You know, so that your muscle memory can rest in peace. Also see the commit adding the above emacs style keybindings to my dotfiles.

Run guard-jasmine-headless-webkit without X server

You write specs for your javascript, right? If not, you really should.

jasmine-headless-webkit really helps with that. guard-jasmine-headless-webkit makes it all even more enjoyable, although there’s one caveat – it’s not so easy to set it all up.

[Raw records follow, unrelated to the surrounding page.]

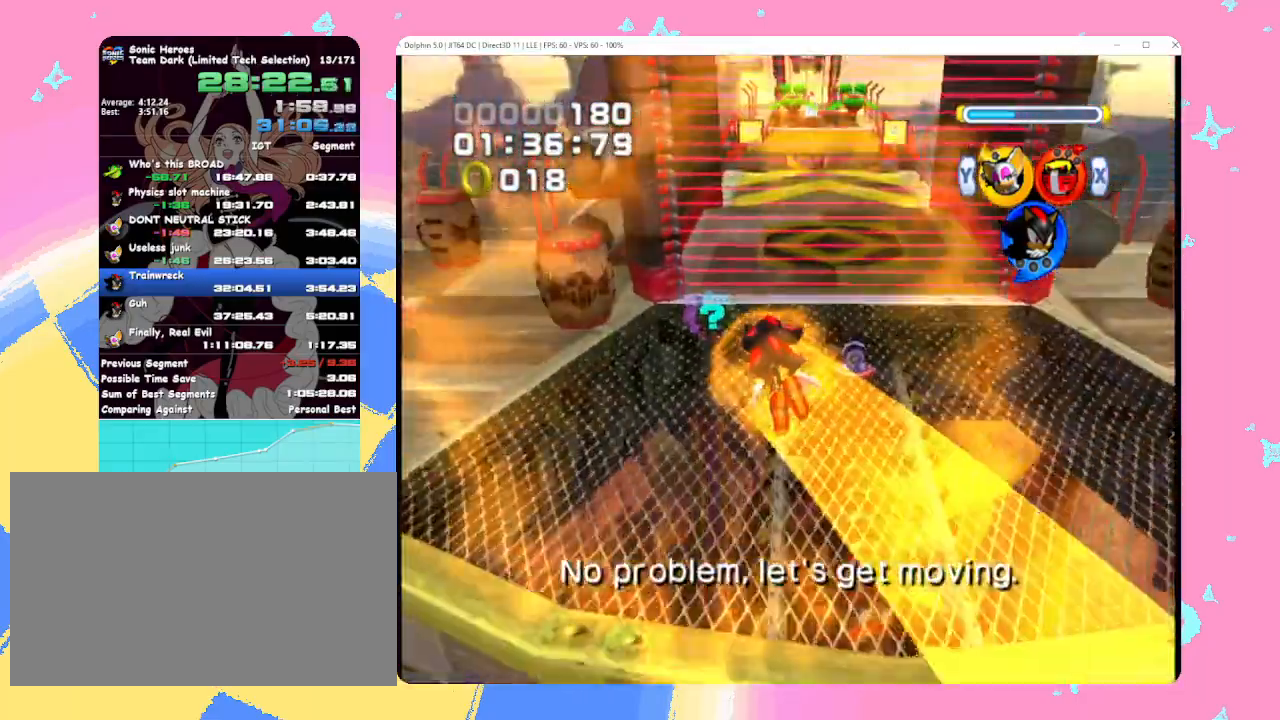
{"buttons": ["X"], "left_stick": "up-left", "events": [[33, "left_stick", "up-left"], [500, "X", "down"]]}
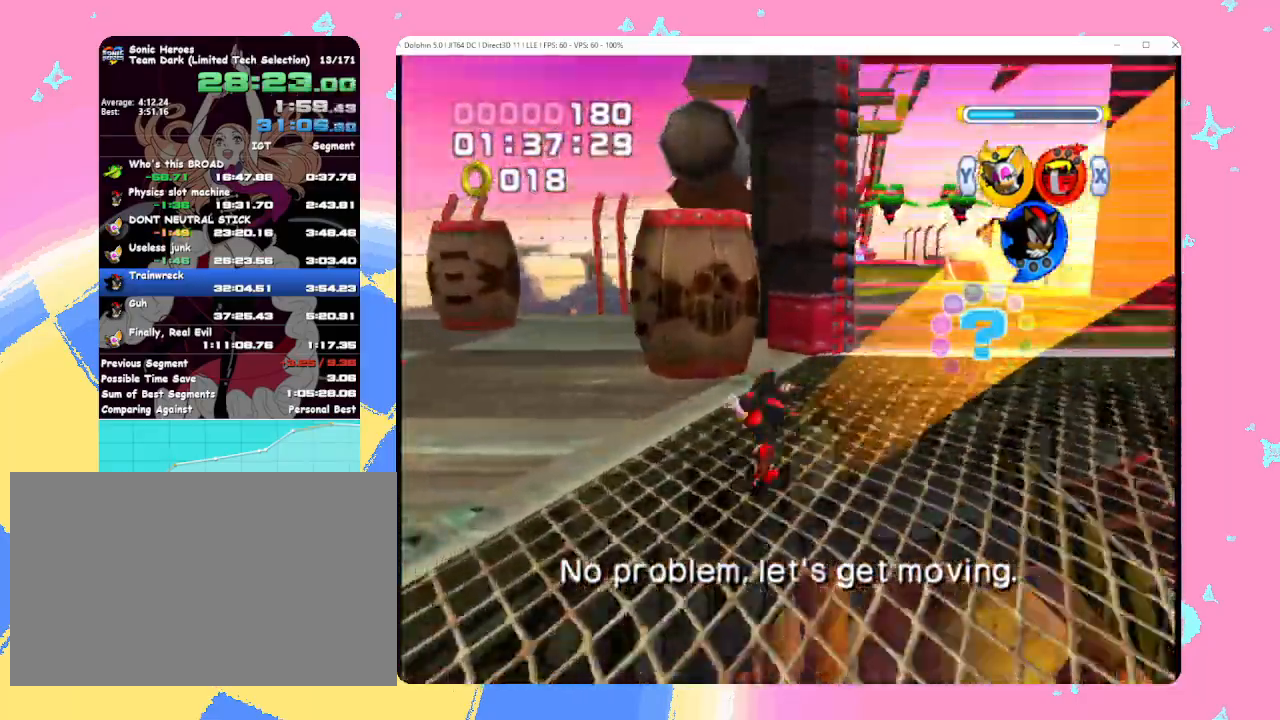
{"buttons": ["A"], "left_stick": "up", "events": [[100, "X", "up"], [150, "X", "down"], [233, "X", "up"], [233, "left_stick", "up"], [333, "A", "down"]]}
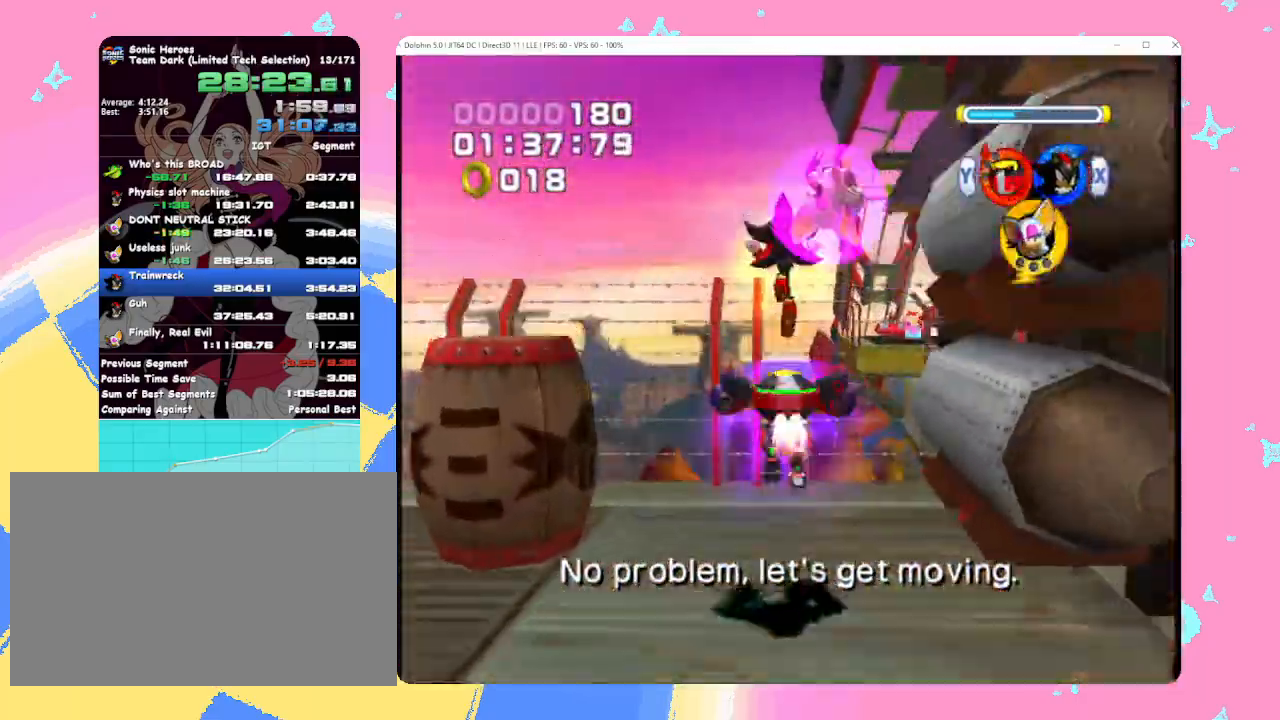
{"buttons": ["A"], "left_stick": "up", "events": []}
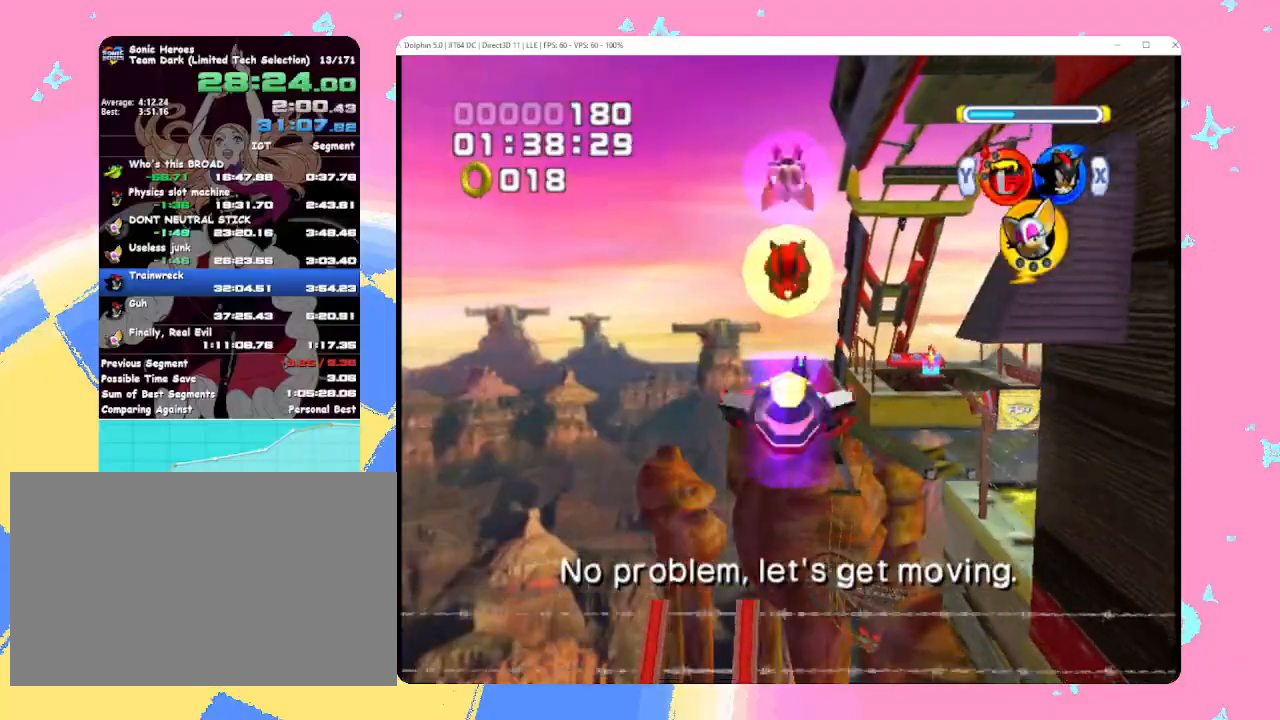
{"buttons": [], "left_stick": "up-right", "events": [[150, "A", "up"], [233, "left_stick", "up-right"]]}
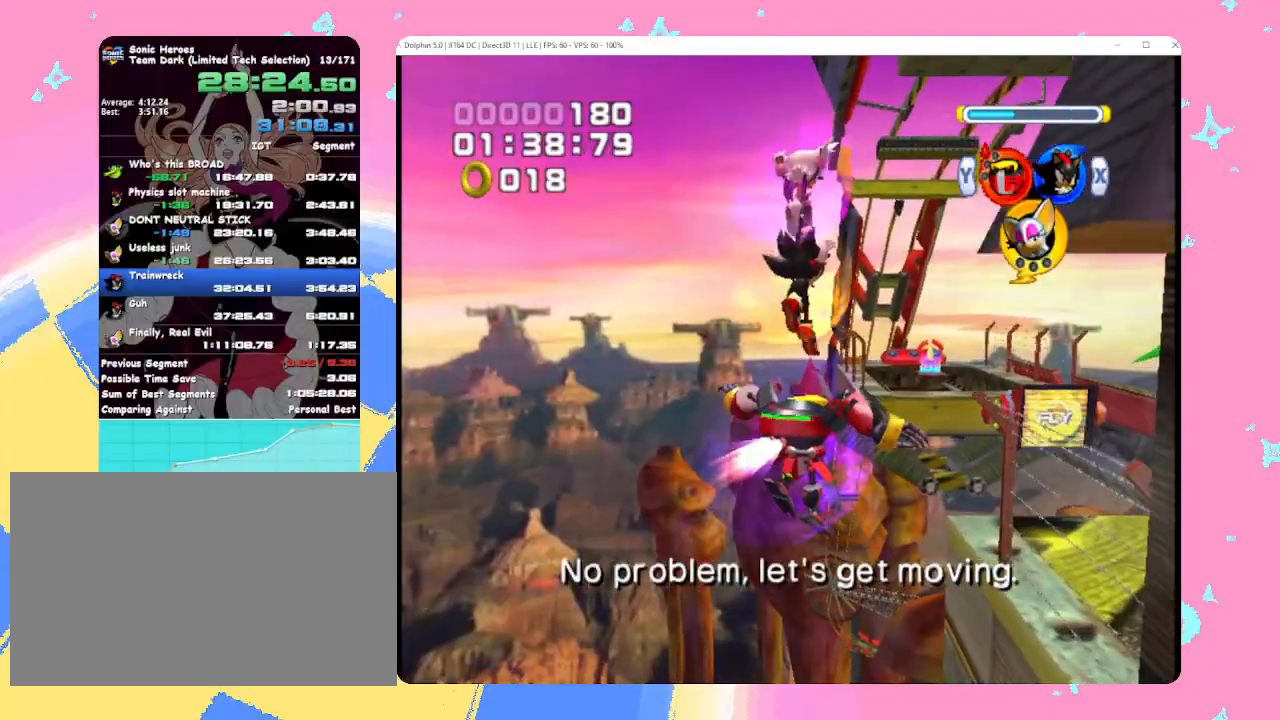
{"buttons": ["A"], "left_stick": "right", "events": [[167, "left_stick", "right"], [233, "A", "down"]]}
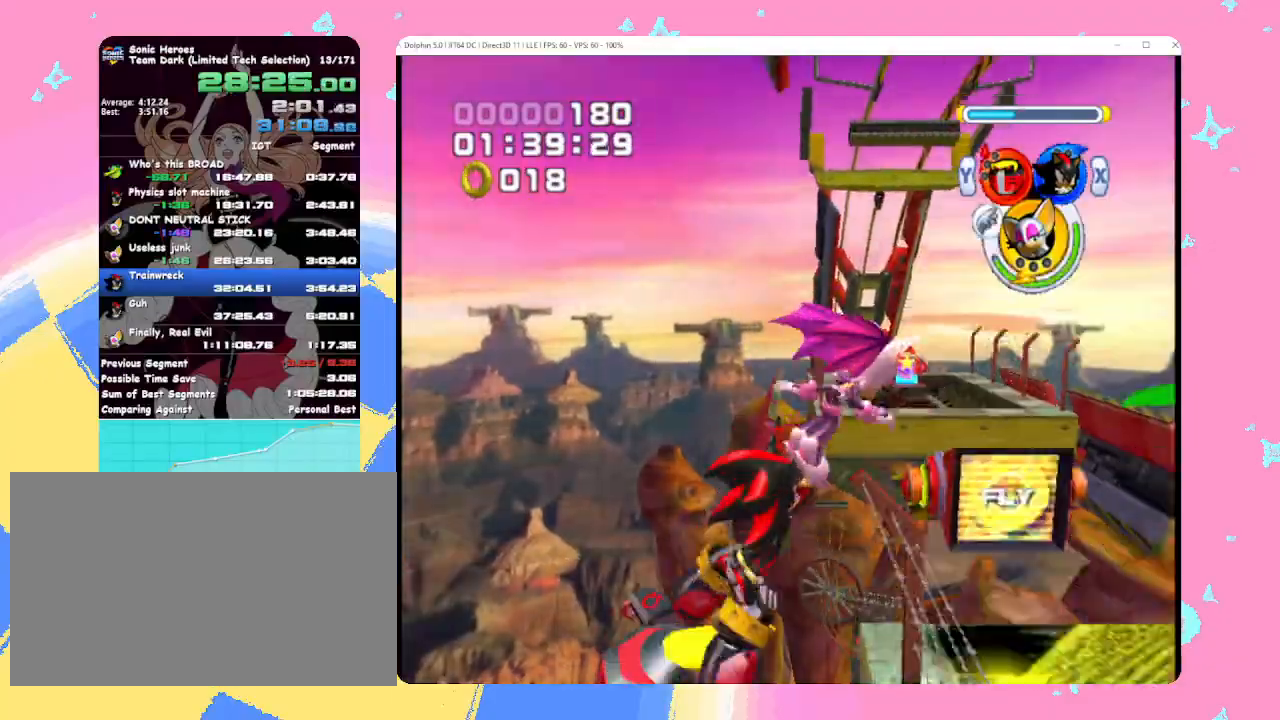
{"buttons": [], "left_stick": "center", "events": [[267, "A", "up"], [350, "X", "down"], [383, "left_stick", "center"], [450, "X", "up"]]}
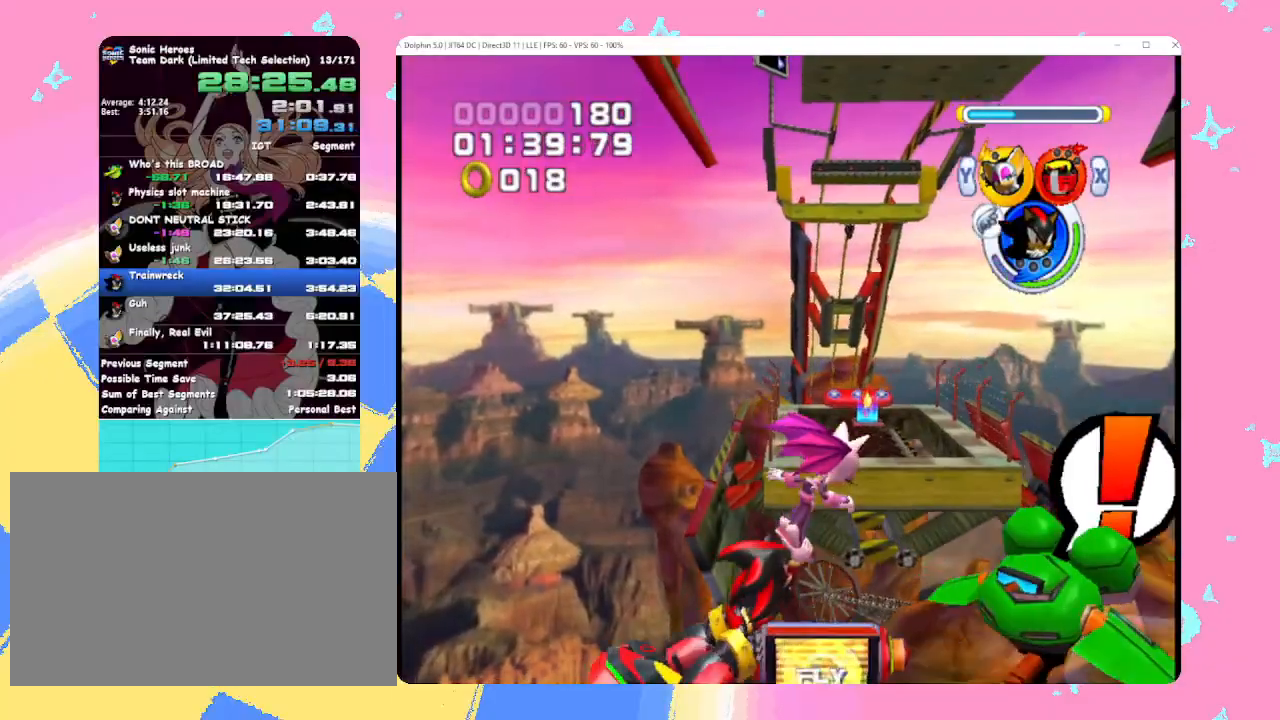
{"buttons": [], "left_stick": "center", "events": []}
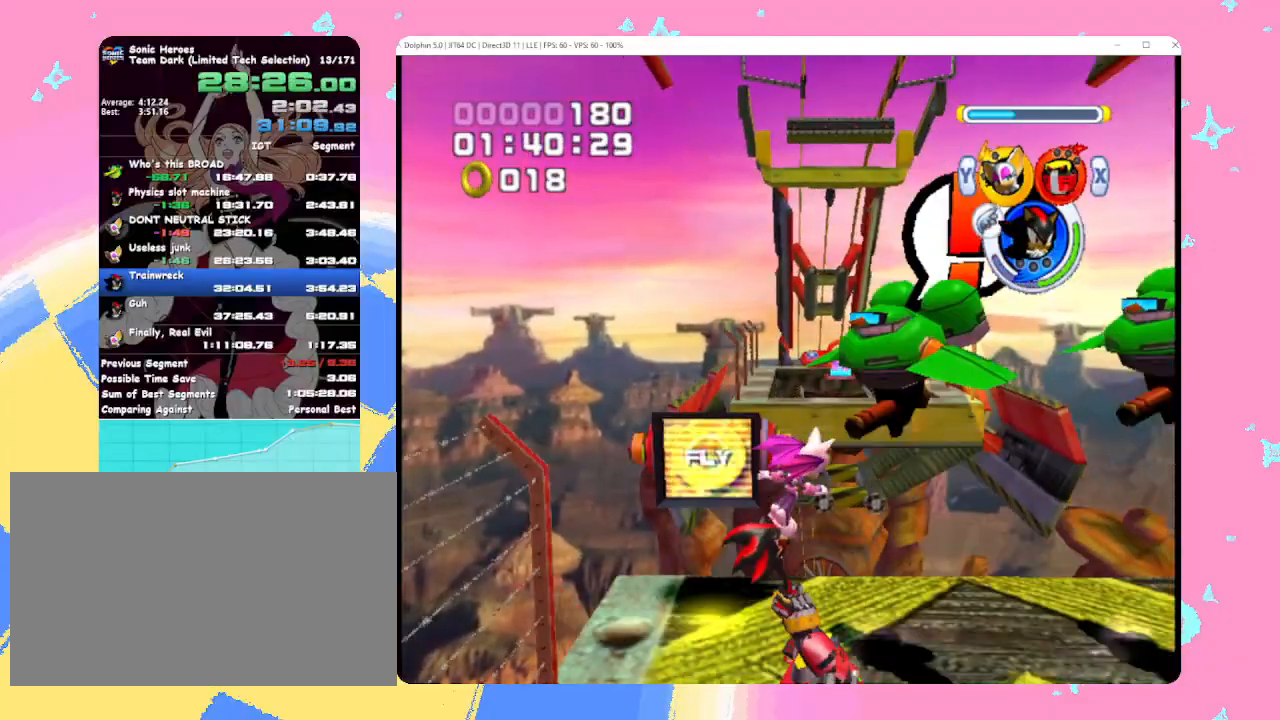
{"buttons": ["A"], "left_stick": "up", "events": [[17, "left_stick", "up"], [233, "B", "down"], [333, "B", "up"], [500, "A", "down"]]}
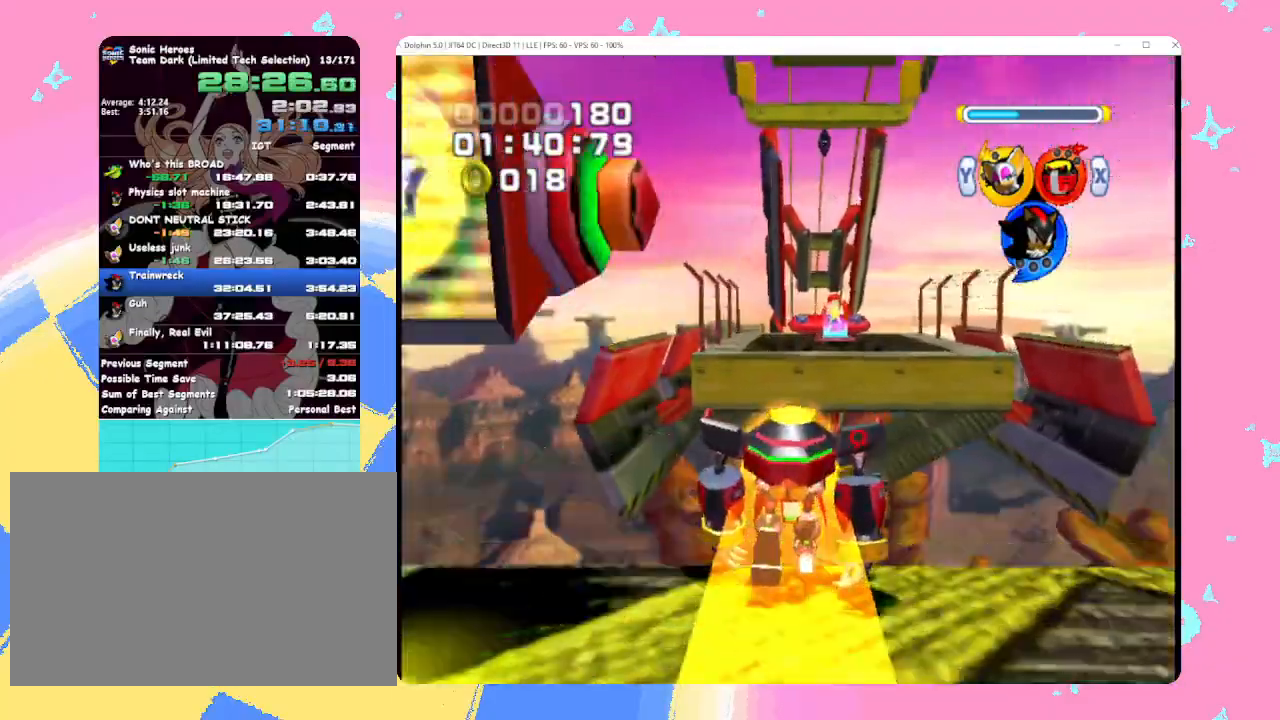
{"buttons": ["A"], "left_stick": "up", "events": [[400, "A", "up"], [467, "A", "down"]]}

There is a great guide for that, but it lacks some important details on running guard-jasmine-headless-webkit without graphical interface (X server).

Assuming you already have Xvfb installed, execute this command to run Xvfb in the background:

Xvfb :0 -screen 0 1024x768x24 > /dev/null 2>&1 &

And then you need to setup the DISPLAY shell variable in order for guard-jasmine-headless-webkit to automatically connect to our virtual frame buffer. Here’s the excerpt from my .bash_profile (it first checks if there is Xvfb running on display :0 and only then sets the DISPLAY variable):

xdpyinfo -display :0 &>/dev/null && export DISPLAY=:0

The downsides of Virtuozzo when used with mongrel

The scenario goes more or less like this. You have your Virtuozzo powered VPS. You have your RAM limit. You have your mongrels behind nginx plus mysql taking on average 60-70% of your available RAM (quite sensible limit). Now imagine the server gets hammered (not necessairly your VPS). Load goes over 10 (or even over 50). Mongrels stop responding. Queue builds up (inside mongrels), mongrels consume more and more of memory. Load still over 10. Memory limit reached. One of the mongrels is killed by Virtuozzo (too bad if it was the only one). Load still high. At some point other mongrels stop accepting new requests (queue limit reached?) and when load goes down they are unable to process the built up queue. Effect: your website is returning a 500 error code and you have to manually restart the mongrels (they are hanged up). I’ve been seeing similar behaviour too often lately…

Possible solutions: xen (does not kill your children), passenger (spawns new children whenever needed), haproxy (prolongs the life of your children), god (brings dead children back to life).

I’m going with passenger for now, thinking about moving to xen in the future.

Upgrading Ubuntu to 8.04 (Hardy Heron). Ugh.

Some minor problems:

  • /etc/default/locale has been deleted (wtf?). Needed to be recreated.
  • Both /etc/timezone and /etc/localtime have been deleted. Needed to recreate the links.
  • /etc/updatedb.conf has been deleted. Needed to be copied from another machine.

and one major one:

  • klogd now takes 5 minutes to start, which means I have to wait 5 minutes after each reboot to use the machine. Adding -x switch in the init.d script solved the problem. What was the root cause? No idea. There are only hints.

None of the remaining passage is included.